## DOCUMENT SEGMENT
==*==
Seed World

Can I Save That Seed?

James Weatherly serves as the Seed Innovation and Protection Alliance executive director.

Saving seed is a concept that has been around for thousands of years. We usually think of saving seed as a farmer setting aside seed from a prior year’s harvest for planting in future years. There is also the concept of setting aside seed from a prior year’s harvest, cleaning it, bagging it and selling it to other farmers. This is often called “brown bagging.”

As executive director of the Seed Innovation and Protection Alliance, I am regularly asked “when can I save seed” and “how much seed can I save?” The answer is, “it’s complicated.” Generally, the majority of seed cannot be saved due to various laws; however, there may be some limited occasions where seed may be saved in the United States.

Seed companies involved in research and development reinvest approximately 10 percent of sales into new innovations. With the cost of developing a variety around $1 million to $7 million over eight years depending on the crop, and the cost of commercializing a new trait estimated to be $136 million over 13 years, companies have a financial responsibility to their shareholders and customers.

In the United States, a number of legal systems protect seed, including patents, Plant Variety Protection (PVP) and contracts.


Specific seed varieties, characteristics and improvements may be protected by one or more U.S. patents. Administered by the U.S. Patent and Trademark Office, in general, a patent holder can prevent others from making, using, offering for sale and selling, or importing, the claimed invention in the United States. Most importantly, no exemption exists under patent law that allows a farmer to save seed.

Plant Variety Protection

PVP protection is one option for seed varieties. Administered by the U.S. Department of Agriculture, it’s used by developers of new varieties to restrict the use, marketing and sale of varieties.

However, unlike a patent, a PVP allows farmers to save seed in certain cases. The U.S. Supreme Court ruled in “Asgrow v. Winterboer” that U.S. PVP law allows a farmer to save enough seed to replant one year’s crop on their own acreage. “Brown bagging,” or selling the saved seed for replanting, is a violation of the law. It should be pointed out that a seed variety might have both PVP and patent protection, preventing the saving of seed.
==*==
## DIRECTIVE 1
Name each legal system that the seed-saving article says protects seed in the United States.
## DIRECTIVE 2
Continue the seed-saving article from its final sentence.
==*==
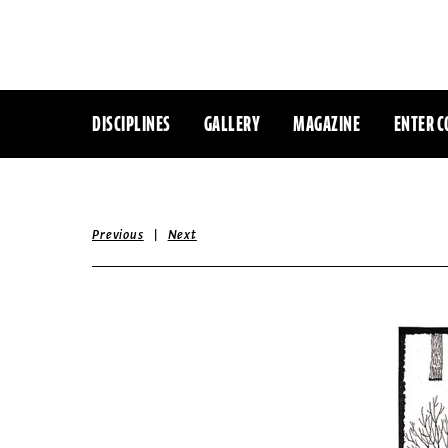
DISCIPLINES
GALLERY
MAGAZINE
ENTER C
|
Previous
Next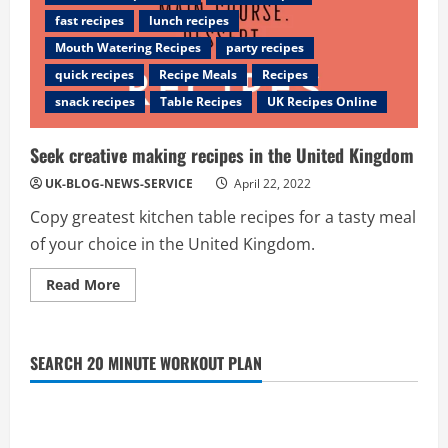
fast recipes
lunch recipes
Mouth Watering Recipes
party recipes
quick recipes
Recipe Meals
Recipes
snack recipes
Table Recipes
UK Recipes Online
Seek creative making recipes in the United Kingdom
UK-BLOG-NEWS-SERVICE
April 22, 2022
Copy greatest kitchen table recipes for a tasty meal
of your choice in the United Kingdom.
Read
Read More
more
about
Seek
creative
making
SEARCH 20 MINUTE WORKOUT PLAN
recipes
in
the
United
Kingdom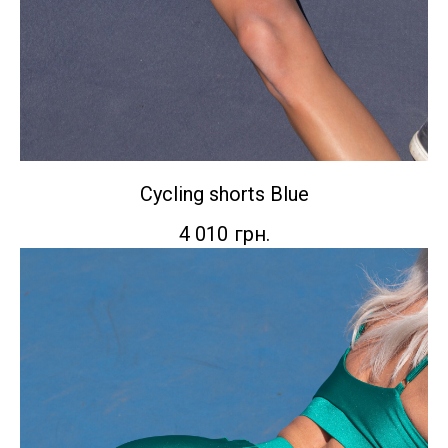
Сycling shorts Blue
4 010
грн.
==*==
## ANSWER 1
Patents, Plant Variety Protection (PVP), and contracts.

## ANSWER 2
When it comes to “how much” can be saved, the court in “Asgrow v. Winterboer” was fairly clear that a farmer can only save enough seed to replant one year’s crop on their own acreage.

Limited Use License

Furthermore, many seed varieties are also protected by contract or end user license agreements. Two common forms of contracts for seed varieties are bag/tag agreements and/or limited use agreements. Bag/tag agreements are contracts often placed on seed containers and/or invoices that typically restrict the use of the seed within the container once opened by the grower. Limited use agreements are between farmer and breeder and often require that seed from the variety can only be used to produce one commercial crop and cannot be used for planting, transferred or provided to any party for crop breeding, research or seed production.

No PVP, Patent Or License?

So, what if there is no PVP, patent or license protection associated with a seed or its technology? Then there might not be any restrictions to a farmer’s use of the seed in question. However, it is very important to do your due diligence to ensure that there are no restrictions. Keep in mind that U.S. patent law does not require the patent owner to label their product with a patent number.

So how does one know if the seed they are purchasing is protected?

• Talk to the seed dealer or seed company representative.

• Check the bag and tag labeling.

• Refer to your limited use/technology use agreement.

• Consult the seed company website.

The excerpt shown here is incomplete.